- [Aufgabenstellung]: Schreibe aus den folgenden Daten die Zeilen von der Zeile mit „right wrist: (805, 776, -16)“ bis zur Zeile mit „right knee: (1447, 1138, 15)“ unverändert ab. Beide Zeilen gehören dazu.

- [Daten zur Aufgabe]:
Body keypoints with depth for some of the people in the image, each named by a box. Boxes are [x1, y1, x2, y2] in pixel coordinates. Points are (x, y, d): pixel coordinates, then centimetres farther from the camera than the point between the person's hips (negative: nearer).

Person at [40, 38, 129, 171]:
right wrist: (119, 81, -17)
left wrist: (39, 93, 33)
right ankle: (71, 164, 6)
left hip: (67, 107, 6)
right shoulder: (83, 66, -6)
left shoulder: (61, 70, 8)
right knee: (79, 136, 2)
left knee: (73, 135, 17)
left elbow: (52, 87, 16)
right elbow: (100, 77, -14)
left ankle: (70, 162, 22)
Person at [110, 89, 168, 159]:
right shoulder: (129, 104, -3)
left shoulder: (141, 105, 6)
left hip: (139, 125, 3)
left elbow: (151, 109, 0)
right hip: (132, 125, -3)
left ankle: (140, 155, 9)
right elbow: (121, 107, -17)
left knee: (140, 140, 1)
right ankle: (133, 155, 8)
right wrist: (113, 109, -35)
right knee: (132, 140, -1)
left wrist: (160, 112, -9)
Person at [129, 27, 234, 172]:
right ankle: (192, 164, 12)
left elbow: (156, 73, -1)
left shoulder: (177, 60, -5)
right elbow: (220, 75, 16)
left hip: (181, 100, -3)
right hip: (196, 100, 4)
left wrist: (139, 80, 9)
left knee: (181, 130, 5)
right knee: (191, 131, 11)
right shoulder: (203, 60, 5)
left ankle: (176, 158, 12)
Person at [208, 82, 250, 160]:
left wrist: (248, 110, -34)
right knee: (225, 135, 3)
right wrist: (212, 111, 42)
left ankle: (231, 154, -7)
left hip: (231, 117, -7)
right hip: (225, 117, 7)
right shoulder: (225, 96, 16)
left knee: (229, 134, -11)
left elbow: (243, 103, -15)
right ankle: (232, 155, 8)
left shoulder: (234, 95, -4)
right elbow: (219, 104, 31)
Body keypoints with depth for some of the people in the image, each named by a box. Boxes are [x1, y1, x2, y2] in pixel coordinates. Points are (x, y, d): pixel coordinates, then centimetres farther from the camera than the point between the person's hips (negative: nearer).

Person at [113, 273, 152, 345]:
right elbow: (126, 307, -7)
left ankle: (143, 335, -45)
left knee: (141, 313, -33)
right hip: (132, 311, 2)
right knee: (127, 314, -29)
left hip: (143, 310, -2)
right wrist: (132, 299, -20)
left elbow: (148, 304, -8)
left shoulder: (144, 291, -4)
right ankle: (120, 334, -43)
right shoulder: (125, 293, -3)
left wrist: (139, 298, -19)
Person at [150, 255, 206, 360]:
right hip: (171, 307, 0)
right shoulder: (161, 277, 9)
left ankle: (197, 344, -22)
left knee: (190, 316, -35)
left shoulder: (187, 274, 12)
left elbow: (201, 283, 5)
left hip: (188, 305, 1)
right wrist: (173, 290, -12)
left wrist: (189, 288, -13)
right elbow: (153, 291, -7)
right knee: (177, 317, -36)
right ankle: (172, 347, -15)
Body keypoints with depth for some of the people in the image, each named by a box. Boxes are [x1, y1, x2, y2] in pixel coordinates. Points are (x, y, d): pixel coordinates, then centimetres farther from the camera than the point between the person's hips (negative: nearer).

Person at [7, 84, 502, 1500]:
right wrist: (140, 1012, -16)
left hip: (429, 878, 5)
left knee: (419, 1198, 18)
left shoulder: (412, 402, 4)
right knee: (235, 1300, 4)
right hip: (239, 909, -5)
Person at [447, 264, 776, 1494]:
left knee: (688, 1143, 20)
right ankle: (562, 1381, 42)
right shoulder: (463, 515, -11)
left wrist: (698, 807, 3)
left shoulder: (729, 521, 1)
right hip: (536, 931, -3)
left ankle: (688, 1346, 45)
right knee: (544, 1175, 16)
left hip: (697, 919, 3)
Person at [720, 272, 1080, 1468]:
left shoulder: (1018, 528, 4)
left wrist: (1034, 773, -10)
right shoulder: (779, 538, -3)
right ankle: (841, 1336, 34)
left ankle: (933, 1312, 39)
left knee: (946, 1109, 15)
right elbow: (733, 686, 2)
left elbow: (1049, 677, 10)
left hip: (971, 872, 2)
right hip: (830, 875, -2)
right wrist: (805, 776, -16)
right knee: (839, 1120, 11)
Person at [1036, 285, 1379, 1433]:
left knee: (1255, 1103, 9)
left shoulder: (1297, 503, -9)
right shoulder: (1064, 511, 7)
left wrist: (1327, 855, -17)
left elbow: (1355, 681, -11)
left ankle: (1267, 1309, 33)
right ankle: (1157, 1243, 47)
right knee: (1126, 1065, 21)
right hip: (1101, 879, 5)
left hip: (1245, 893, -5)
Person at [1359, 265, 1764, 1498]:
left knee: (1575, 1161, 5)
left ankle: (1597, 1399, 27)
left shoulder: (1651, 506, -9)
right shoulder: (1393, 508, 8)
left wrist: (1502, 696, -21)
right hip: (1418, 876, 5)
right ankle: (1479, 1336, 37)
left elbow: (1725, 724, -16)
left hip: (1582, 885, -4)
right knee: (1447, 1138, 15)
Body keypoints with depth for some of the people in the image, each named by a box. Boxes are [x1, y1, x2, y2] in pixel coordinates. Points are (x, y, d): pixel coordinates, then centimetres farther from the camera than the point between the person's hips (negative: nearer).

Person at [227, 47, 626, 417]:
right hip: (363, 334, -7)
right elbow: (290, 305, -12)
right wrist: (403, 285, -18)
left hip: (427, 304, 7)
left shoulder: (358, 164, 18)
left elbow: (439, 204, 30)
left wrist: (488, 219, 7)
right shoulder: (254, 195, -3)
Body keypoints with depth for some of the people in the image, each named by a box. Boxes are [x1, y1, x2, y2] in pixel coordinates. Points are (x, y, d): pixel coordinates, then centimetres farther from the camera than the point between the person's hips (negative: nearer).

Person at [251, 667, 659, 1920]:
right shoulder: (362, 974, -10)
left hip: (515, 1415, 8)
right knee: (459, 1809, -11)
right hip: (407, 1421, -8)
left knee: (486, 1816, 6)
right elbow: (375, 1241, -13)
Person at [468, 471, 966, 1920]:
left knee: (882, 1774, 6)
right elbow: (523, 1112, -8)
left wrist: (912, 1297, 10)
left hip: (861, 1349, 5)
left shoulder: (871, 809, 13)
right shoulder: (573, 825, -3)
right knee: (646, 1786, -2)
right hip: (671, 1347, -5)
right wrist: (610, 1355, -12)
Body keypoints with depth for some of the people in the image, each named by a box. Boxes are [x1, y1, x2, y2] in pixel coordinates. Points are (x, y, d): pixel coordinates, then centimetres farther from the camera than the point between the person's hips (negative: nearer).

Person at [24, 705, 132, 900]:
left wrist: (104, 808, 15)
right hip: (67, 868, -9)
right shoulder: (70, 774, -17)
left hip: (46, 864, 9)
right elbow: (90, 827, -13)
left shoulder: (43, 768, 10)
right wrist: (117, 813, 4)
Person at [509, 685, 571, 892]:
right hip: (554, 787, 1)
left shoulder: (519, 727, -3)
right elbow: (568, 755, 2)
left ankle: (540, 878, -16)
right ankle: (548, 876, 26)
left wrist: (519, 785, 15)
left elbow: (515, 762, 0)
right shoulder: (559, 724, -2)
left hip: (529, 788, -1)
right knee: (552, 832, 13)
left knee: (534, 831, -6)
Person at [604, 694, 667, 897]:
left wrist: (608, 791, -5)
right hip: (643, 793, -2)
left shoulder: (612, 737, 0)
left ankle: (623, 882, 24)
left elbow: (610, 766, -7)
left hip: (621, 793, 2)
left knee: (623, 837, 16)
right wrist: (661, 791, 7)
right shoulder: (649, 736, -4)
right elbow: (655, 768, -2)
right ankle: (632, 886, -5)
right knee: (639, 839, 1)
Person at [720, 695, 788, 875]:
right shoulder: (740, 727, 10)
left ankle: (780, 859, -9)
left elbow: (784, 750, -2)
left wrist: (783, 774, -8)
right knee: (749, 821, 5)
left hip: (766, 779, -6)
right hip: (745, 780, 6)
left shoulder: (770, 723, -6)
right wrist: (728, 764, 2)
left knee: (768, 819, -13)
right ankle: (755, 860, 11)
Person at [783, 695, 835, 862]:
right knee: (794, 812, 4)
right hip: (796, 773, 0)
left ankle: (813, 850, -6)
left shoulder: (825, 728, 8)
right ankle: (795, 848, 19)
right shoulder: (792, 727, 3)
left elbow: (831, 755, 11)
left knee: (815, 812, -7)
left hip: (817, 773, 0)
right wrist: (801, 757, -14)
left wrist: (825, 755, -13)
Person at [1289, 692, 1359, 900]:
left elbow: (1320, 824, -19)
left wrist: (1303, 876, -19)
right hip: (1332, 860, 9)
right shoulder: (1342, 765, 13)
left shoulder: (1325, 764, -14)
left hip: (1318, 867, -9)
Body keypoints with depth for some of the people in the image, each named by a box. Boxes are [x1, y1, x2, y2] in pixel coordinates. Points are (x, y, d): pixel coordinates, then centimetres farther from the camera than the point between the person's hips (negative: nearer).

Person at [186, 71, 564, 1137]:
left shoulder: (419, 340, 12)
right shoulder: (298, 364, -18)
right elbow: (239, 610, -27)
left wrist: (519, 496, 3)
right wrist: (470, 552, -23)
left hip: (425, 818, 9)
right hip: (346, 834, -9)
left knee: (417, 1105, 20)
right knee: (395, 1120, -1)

- [Lösung der Aufgabe]:
right wrist: (805, 776, -16)
right knee: (839, 1120, 11)
Person at [1036, 285, 1379, 1433]:
left knee: (1255, 1103, 9)
left shoulder: (1297, 503, -9)
right shoulder: (1064, 511, 7)
left wrist: (1327, 855, -17)
left elbow: (1355, 681, -11)
left ankle: (1267, 1309, 33)
right ankle: (1157, 1243, 47)
right knee: (1126, 1065, 21)
right hip: (1101, 879, 5)
left hip: (1245, 893, -5)
Person at [1359, 265, 1764, 1498]:
left knee: (1575, 1161, 5)
left ankle: (1597, 1399, 27)
left shoulder: (1651, 506, -9)
right shoulder: (1393, 508, 8)
left wrist: (1502, 696, -21)
right hip: (1418, 876, 5)
right ankle: (1479, 1336, 37)
left elbow: (1725, 724, -16)
left hip: (1582, 885, -4)
right knee: (1447, 1138, 15)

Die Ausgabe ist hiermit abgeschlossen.